You wrote on 24 Jul 2005 20:48:48 -0700:

a Just a quick question.
a Please I need clarification on this:
a Would a voltage of say 12volts running through a coil of 10 uh be lower
a after the coil?.
a Does a coil infact drop the voltage?
a Thanks
a Al


You should really study the difference in behaviour between DC and AC to
properly understand the effect you are trying to measure. As previous
posters have pointed out the DC resistance of such a coil is so low that a
simple multimeter is unlikely to provide a sensible reading as it is using
DC. The resistance you have "measured" is likely to mostly be the contact
resistance of the probes. To answer your question though, the DC volts
before and after the coil will be pretty well the same. The coil only
inteferes with the voltage for a very brief time, as the magnetic field
builds up around the coil. An inductive component like this, is an AC
animal.

With best regards, 3T39. E-mail:


Its also worth mentioning that a relay coil does the exact opposite - DC
resistance is so high (many, many turns of very fine wire) it limits the
coil current to, say, 30mA or so (depends of course on the relay). kOhms
are common with relays.

If the resistance of a coil (air core, so cant saturate) were zero, then
applying a DC voltage across it would cause the current to ramp up from
zero to infinity, slope dI/dt = Vdc/Lcoil. It would also take an
infinitely long time to reach infinite amps.

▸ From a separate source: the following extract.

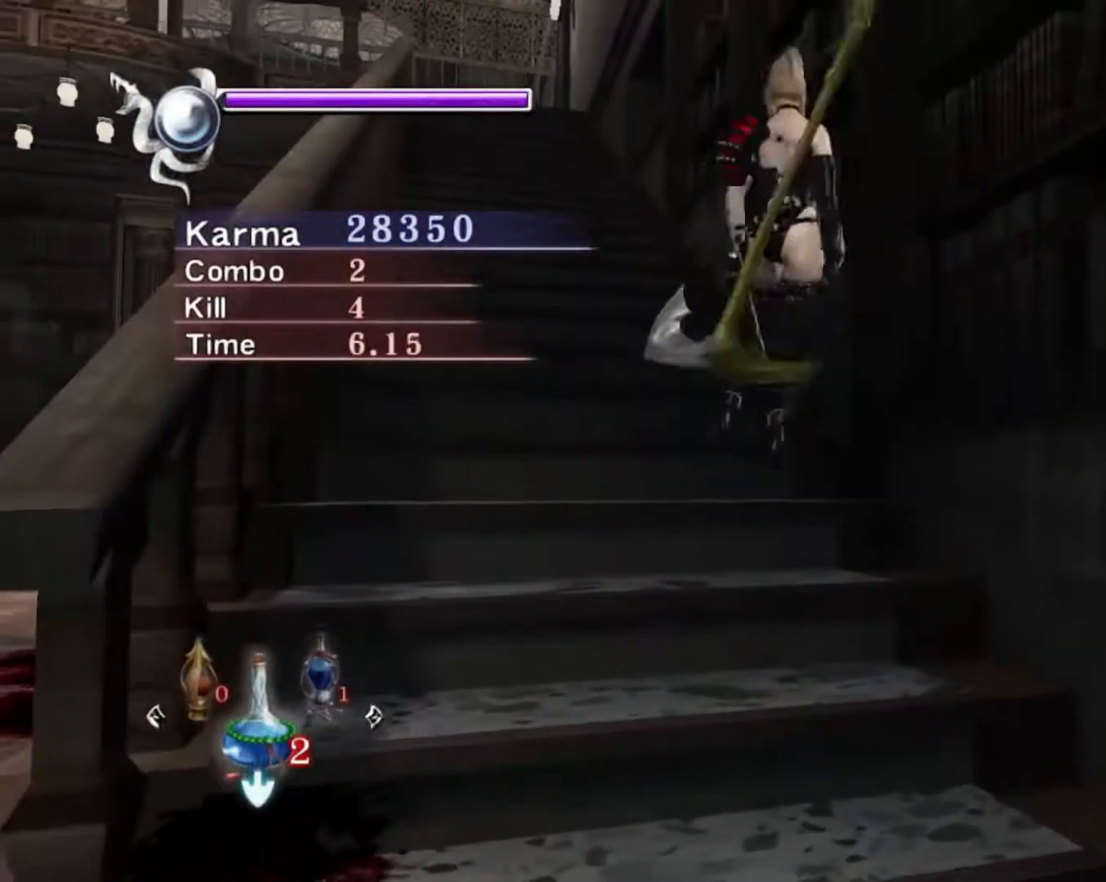
{"dt_ms": 500, "buttons": [], "left_stick": "up", "right_stick": "center", "events": [[133, "A", "up"], [217, "A", "down"], [317, "A", "up"], [400, "A", "down"], [500, "A", "up"]]}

In practise there is always some R, limiting the current, although
superconducting coils do exist and are used for energy storage - bung
many, many amps into a superconducting coil, then short the 2 ends
together and the current flows in a circle without decaying - google
SMES (Superconducting Magnetic Energy Storage).

A fun thing to do is get a voltage-mode smps and heat the core up to the
curie point, whence the core effectively disappears, inductance
skyrockets and *bang* the smps self-destructs.